About 10,000 American women are diagnosed with cervical cancer every year, with an average of 10 dying each day from the disease, the Centers for Disease Control and Prevention reports. In the United States, 20 million people are infected with HPV, virus types that may lie dormant until they show up as genital warts among other symptoms.
The doctor recalled having to tell a nun she had contracted HPV after going 15 years without sex.
“Can you imagine having to do that?” she said.
Shanahan said HPV has been around for a long time, but better screening methods have brought the condition to light. The news of Gardasil’s approval by the U.S. Food and Drug Administration in June has sent doctors and parents inquiring about it.
Fulfilling both roles, Shanahan said she cringes when a teenager who she believes is sexually active comes in for a visit.
“I look at this as a physician and a mom. It could be my (7-year-old) daughter,” she said.
Shanahan said she realizes there may be opposition from some parents for the same reason birth control is so inflammatory. “This is not a promiscuity issue. We can hope our daughters make the right choices and wait until they get married. But at some point, your daughter is probably going to have sex as a teenager,” she said.
Her response is consistent – the vaccine has a high rate of success at protecting against cervical cancer.
That’s all Staci Garner needed to hear. The mother of a 14-year-old daughter who looks closer to age 17 is prepared to soon give her daughter the vaccine because she feels her work is cut out for her when older boys come around or her daughter goes out.
Hormones seem to speak the loudest.
“I think girls (these days) have to be more guarded. I tell her: ‘Honey, they’ll say anything. When the hormones start raging, all bets are off.’ It scares me to death. That’s why I’m glad the vaccine came out. It’s going to save a lot of lives,” she said.

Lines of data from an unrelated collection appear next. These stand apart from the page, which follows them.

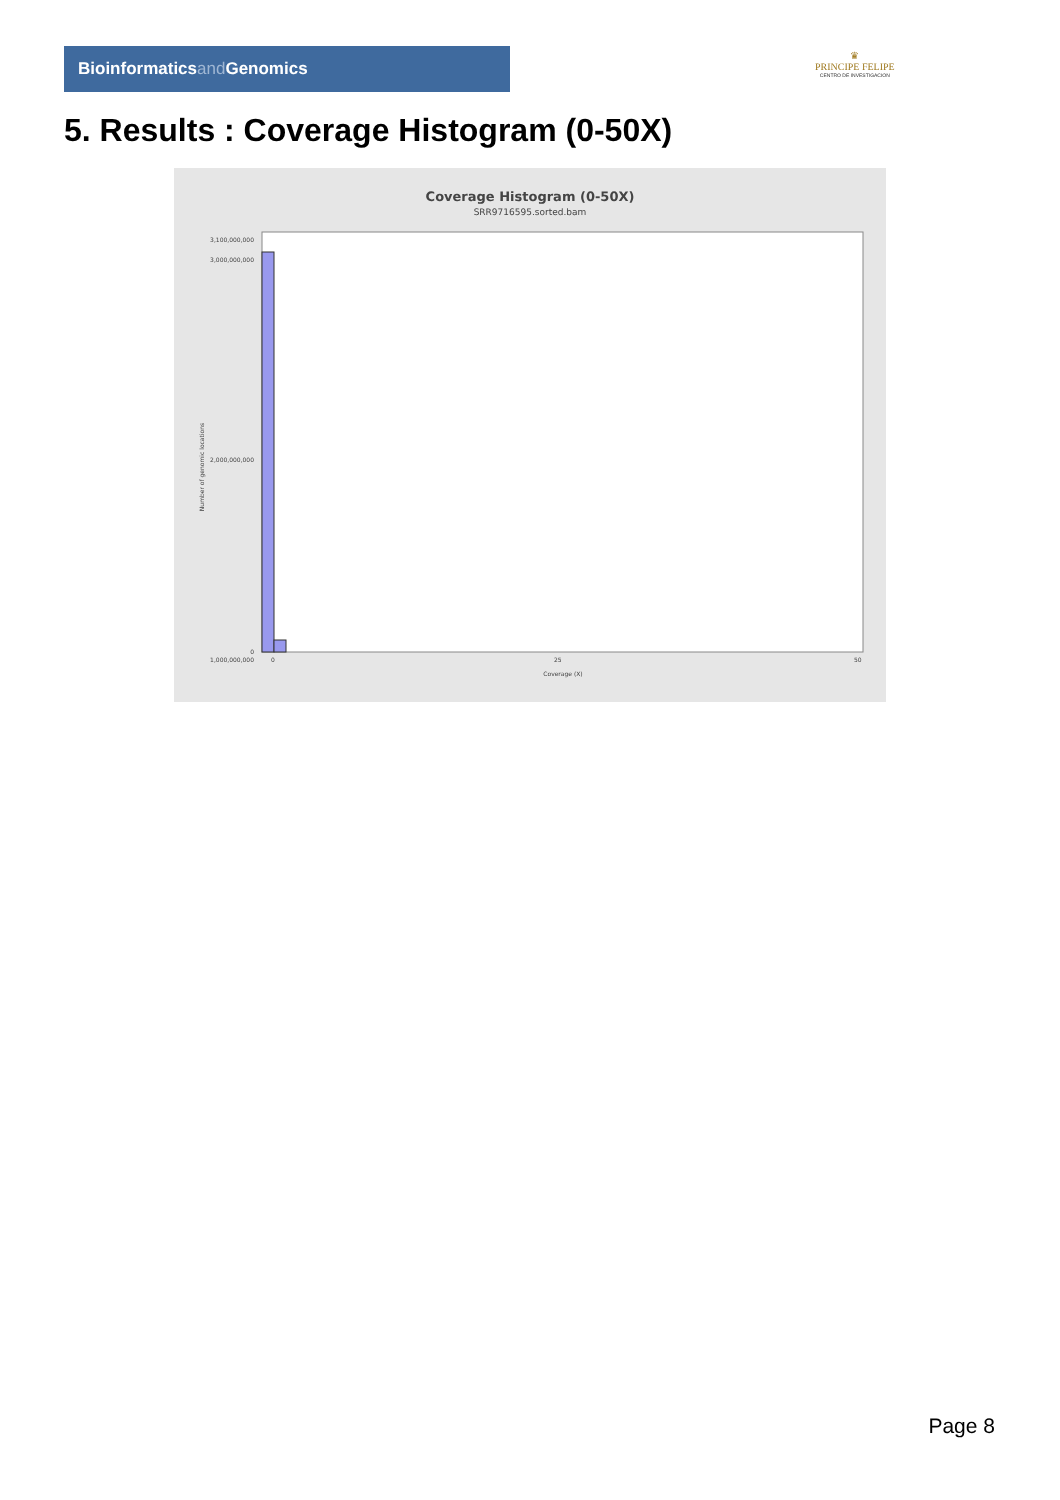Bioinformaticsand Genomics
♛
PRINCIPE FELIPE
CENTRO DE INVESTIGACION
5. Results : Coverage Histogram (0-50X)
Coverage Histogram (0-50X)
SRR9716595.sorted.bam
Number of genomic locations
3,100,000,000
3,000,000,000
2,000,000,000
1,000,000,000
0
0
25
50
Coverage (X)
Page 8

Side effects of Gardasil include: pain, fever, swelling, itching, redness at the injection site or in rare cases difficulty breathing.
One setback may be considered the cost, with insurance coverage being an unknown so early in the vaccine’s arrival. Three injections cost $450, a little over the physician’s cost.
Phone calls were made to other South Shore medical practices including: Tahoe Family Physicians, Sierra Family Care, Tahoe Women’s Care and Alpine Family Practice – with the Emerald Bay Center for Women’s Health being the one known place here to receive the vaccine.